[Dataset entries]
======

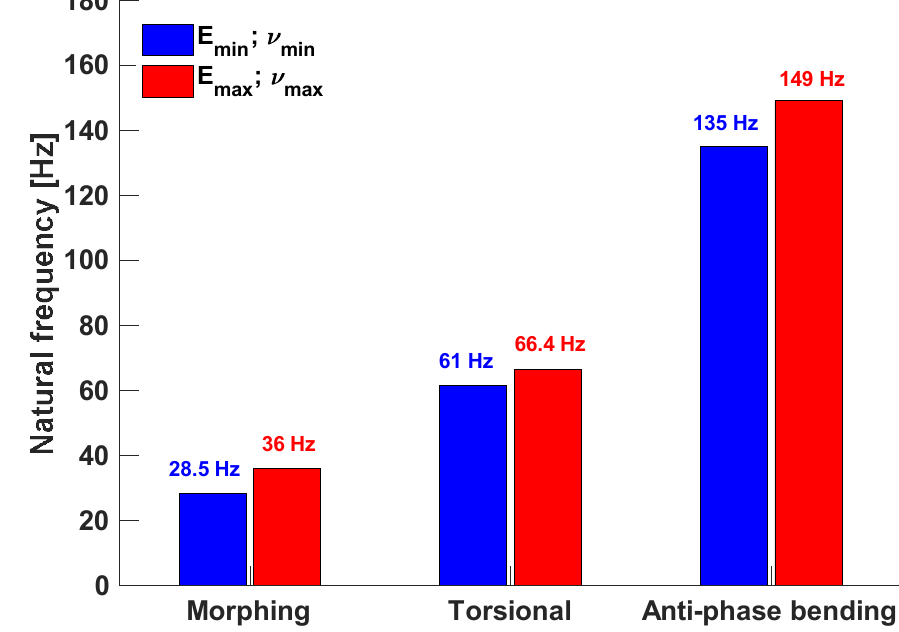
Figure 18. Parametric normal modes analysis: natural frequencies of the first three elastic modes.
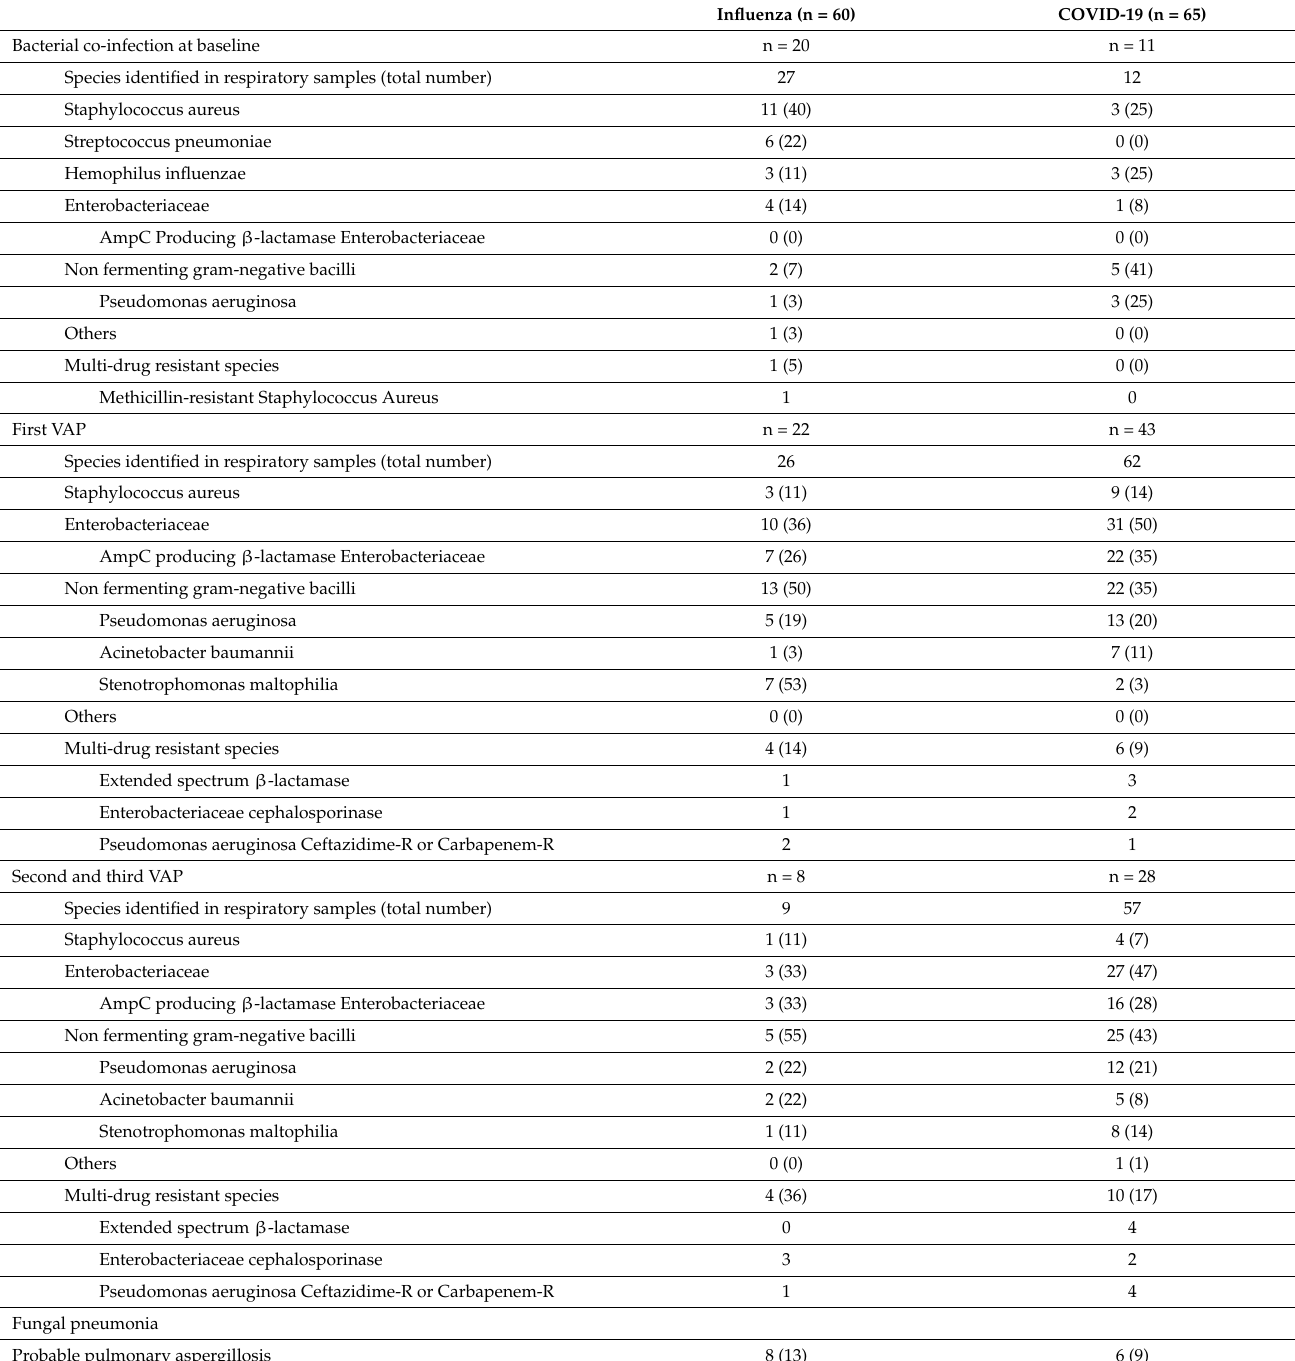
Table 3. Microbiological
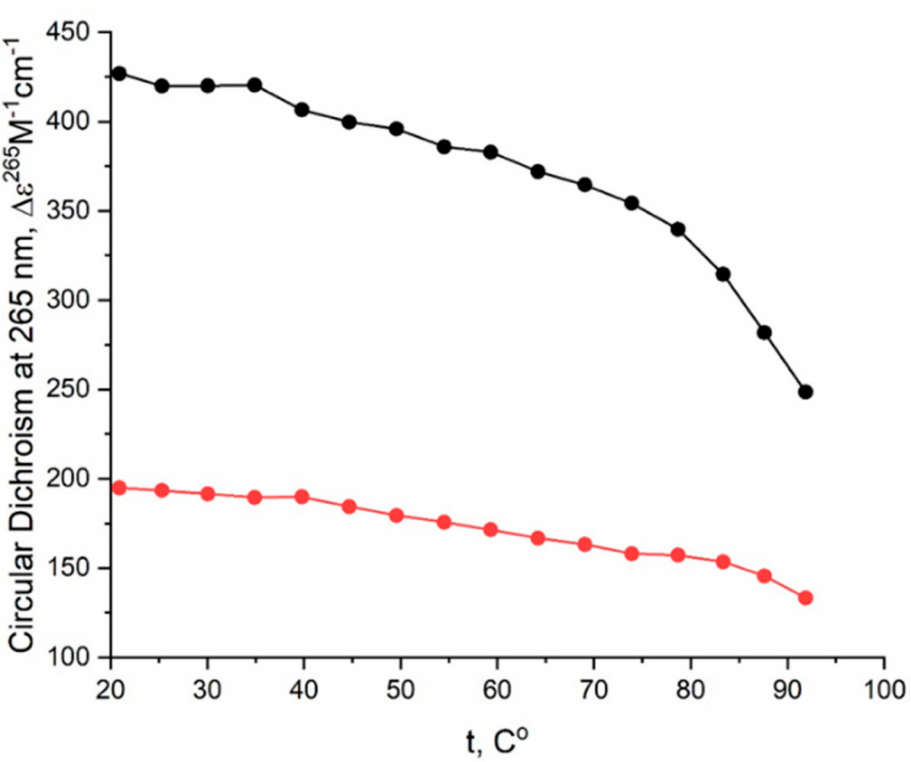
Figure A3. CD melting profile of GQs under study in the buffer C (140 mM NaCl, 10 mM KCl, 5 mM BaCl 2 ): AID-1-T (red), bi-(AID-1-T) (black).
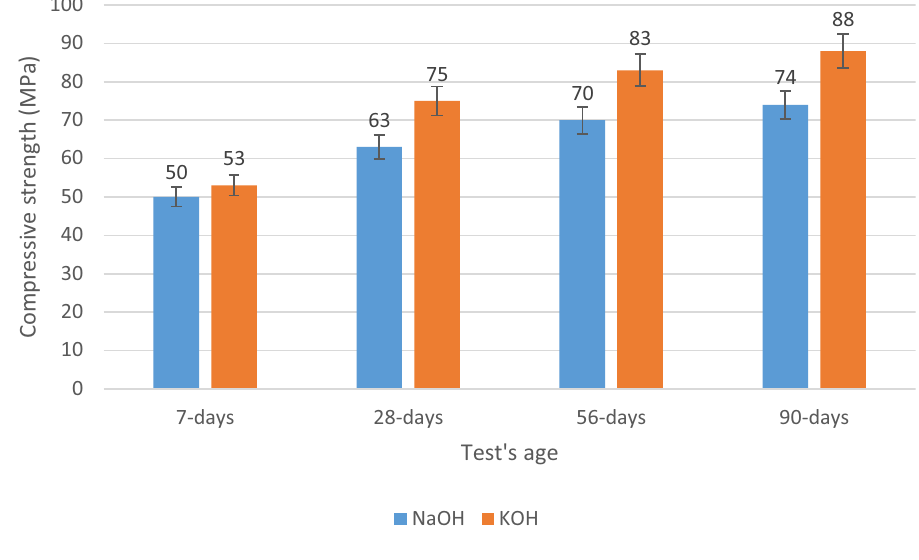
Fig. 9 The compressive strength development of mor- tars with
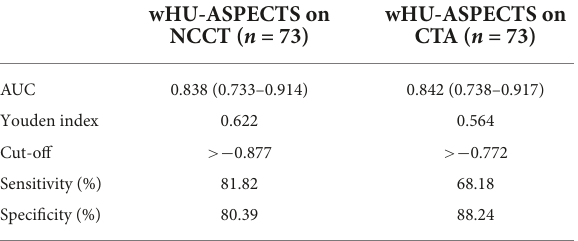
TABLE 4 ROC analysis of attenuation changes on NCCT and CTA for classification of ischemic core ≥ 70 ml. wHU-ASPECTS on NCCT ( n = 73)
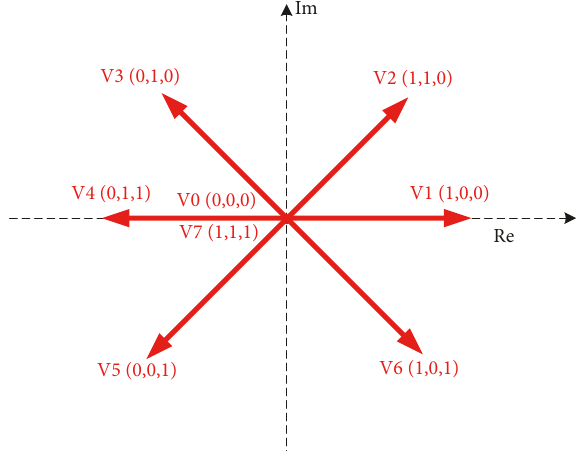
Figure 2: Possible voltage vectors generated by the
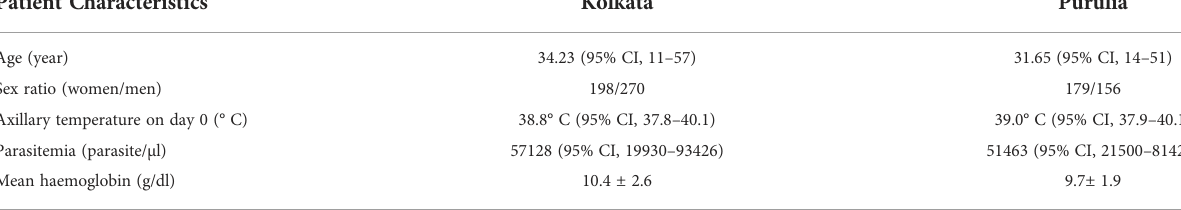
TABLE 1 Patient characteristics on enrolment of the experiment at different study sites. Patient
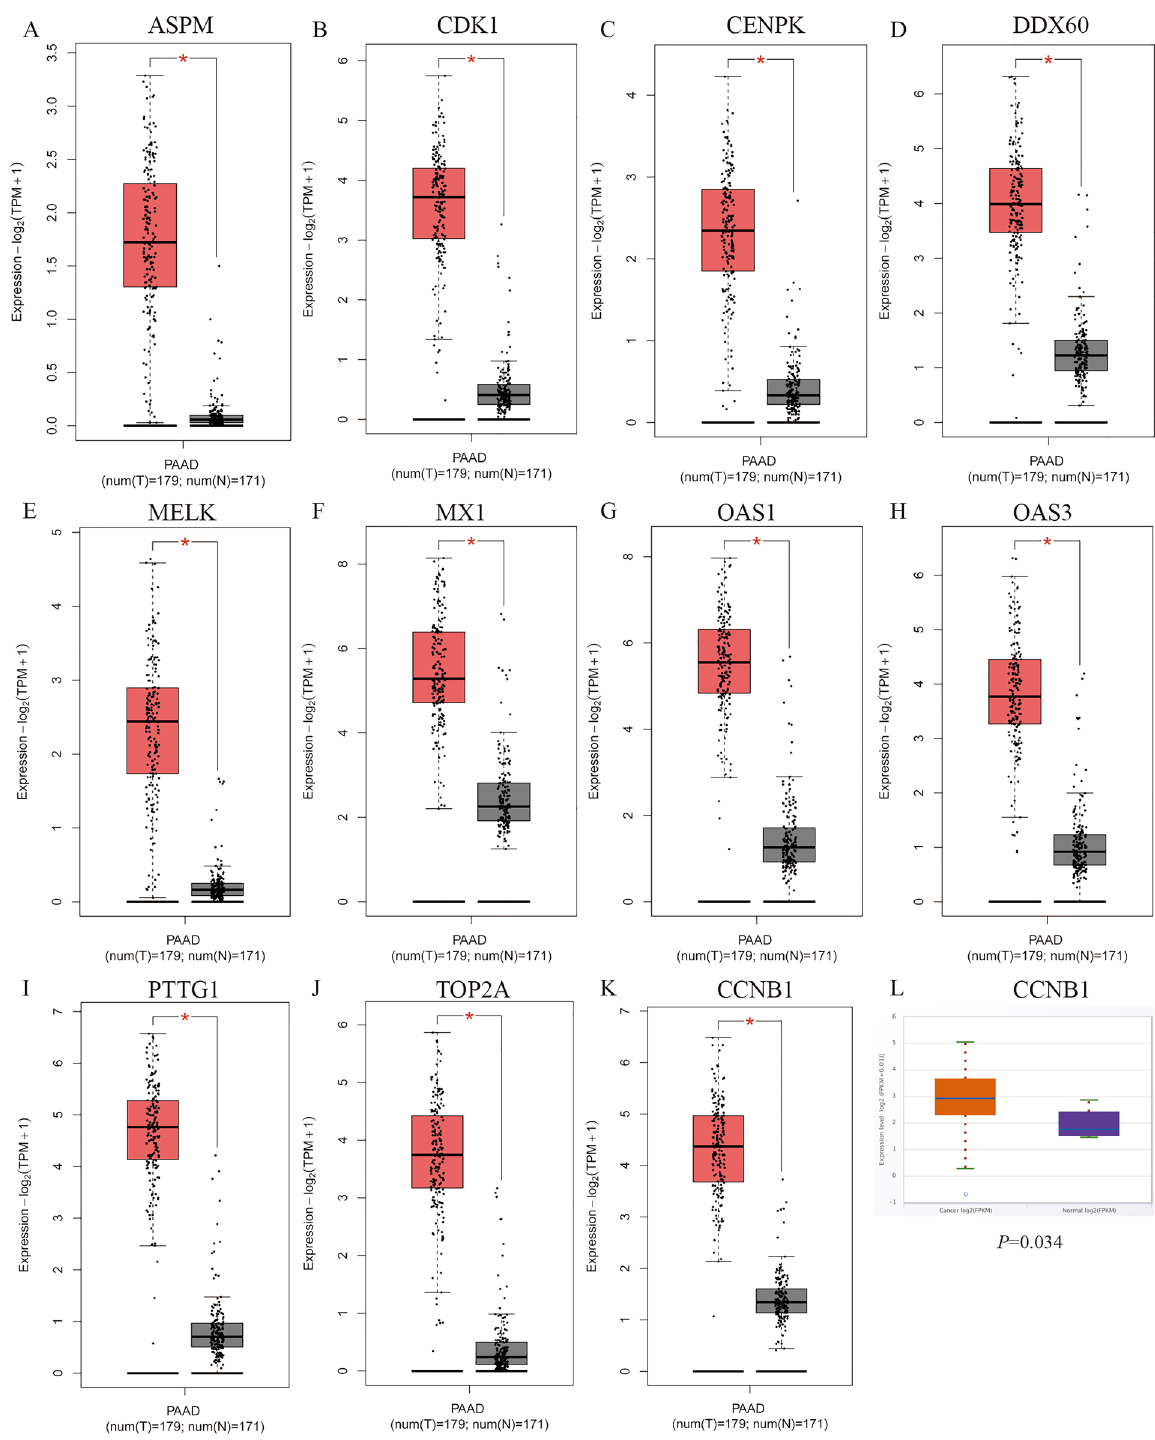
Figure 5. Expression analysis of central genes ( A–K ). Expression analysis via GEPIA; ( L ) expression analysis via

======

Each entry above is to be restated exactly, without its images.

Figure 18. Parametric normal modes analysis: natural frequencies of the first three elastic modes.
Table 3. Microbiological
Figure A3. CD melting profile of GQs under study in the buffer C (140 mM NaCl, 10 mM KCl, 5 mM BaCl 2 ): AID-1-T (red), bi-(AID-1-T) (black).
Fig. 9 The compressive strength development of mor- tars with
TABLE 4 ROC analysis of attenuation changes on NCCT and CTA for classification of ischemic core ≥ 70 ml. wHU-ASPECTS on NCCT ( n = 73)
Figure 2: Possible voltage vectors generated by the
TABLE 1 Patient characteristics on enrolment of the experiment at different study sites. Patient
Figure 5. Expression analysis of central genes ( A–K ). Expression analysis via GEPIA; ( L ) expression analysis via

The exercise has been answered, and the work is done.